The honest qualifier is the one already flagged: the policy was never smooth. Even in simulation it visibly hunted, and on hardware that hunting got slightly worse. We didn't fully diagnose the cause. The most likely fix would have been a different reward shape (penalising action deltas, not just position error) or action-side filtering, but we ran out of project before we could test either.

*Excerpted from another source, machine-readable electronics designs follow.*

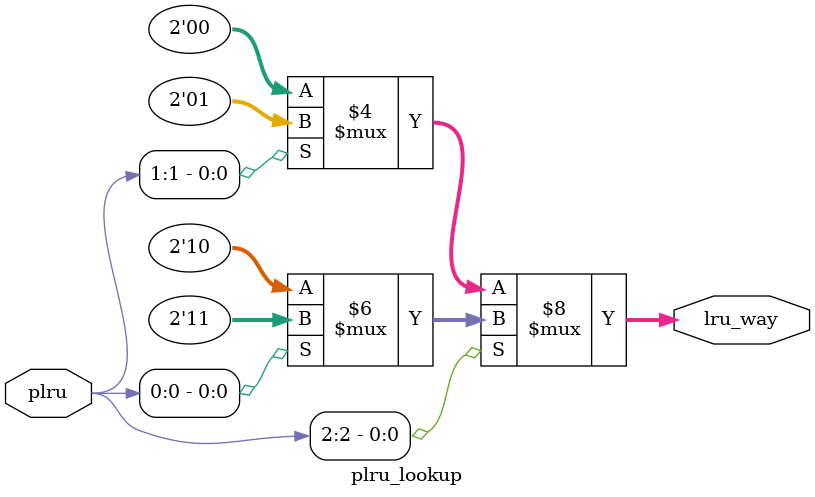
<source format=v>
module plru_lookup (
    input  [2:0] plru,      // plru[2]=root, plru[1]=left, plru[0]=right
    output reg [1:0] lru_way
);
    always @(*) begin
        if (plru[2] == 1'b0) begin
            // left subtree LRU -> chọn giữa way0/1 theo plru[1]
            lru_way = (plru[1] == 1'b0) ? 2'b00 : 2'b01;
        end 
        else begin
            // right subtree LRU -> chọn giữa way2/3 theo plru[0]
            lru_way = (plru[0] == 1'b0) ? 2'b10 : 2'b11;
        end
    end
endmodule

</source>
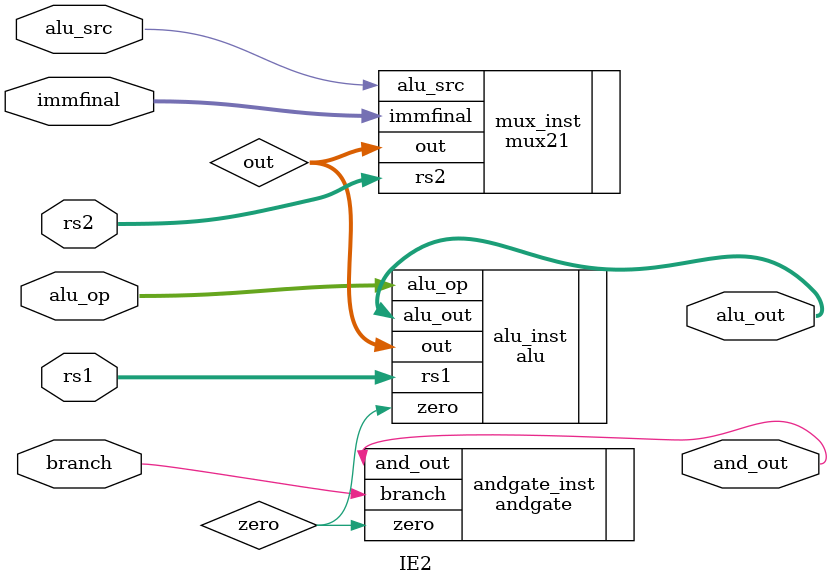
<source format=sv>
module IE2 (
    input logic [31:0] rs1,
    input logic [31:0] rs2,
    input logic [31:0] immfinal,
    input logic alu_src,
    input logic [3:0] alu_op,
    input logic branch,
    output logic [31:0] alu_out,
    output logic and_out
);

    logic [31:0] out;
    logic zero;

    mux21 mux_inst(.rs2(rs2), .immfinal(immfinal), .alu_src(alu_src), .out(out));
    alu alu_inst(.out(out), .rs1(rs1), .alu_op(alu_op), .alu_out(alu_out), .zero(zero));
    andgate andgate_inst(.zero(zero), .branch(branch), .and_out(and_out));
endmodule

</source>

Concepts worth taking away

Three things from this project that have stuck with me:

The state design matters more than the algorithm. The eight numbers the policy saw (and especially the three lookahead samples) did more for the final behaviour than any RL hyperparameter we tuned. The policy could only ever be as smart as what we let it see.
Randomising starts is the cheapest generalisation trick in RL. It costs nothing at training time, fixes a class of failure that's otherwise hard to diagnose, and the visualisation of the resulting trajectory tangle is its own debugging tool.
Not every gap is a sim-to-real gap. Our policy oscillated on the real car, and the obvious instinct was to blame the sim — but it oscillated in sim too. CRS, Docker, Git, and ROS gave us a clean interchange between the two sides, which is exactly what you want for diagnosing where a problem actually lives. The smoothness problem was in the policy itself, not the gap; we ran out of project before fixing it.

Technologies and patterns

Built on the CRS framework, the open-source RC-car testbed maintained by ETH Zürich's Institute for Dynamic Systems and Control. Around CRS: ROS for the car–host link, Docker and Git for reproducible runs, MATLAB and Python for the policy, RViz for visualisation.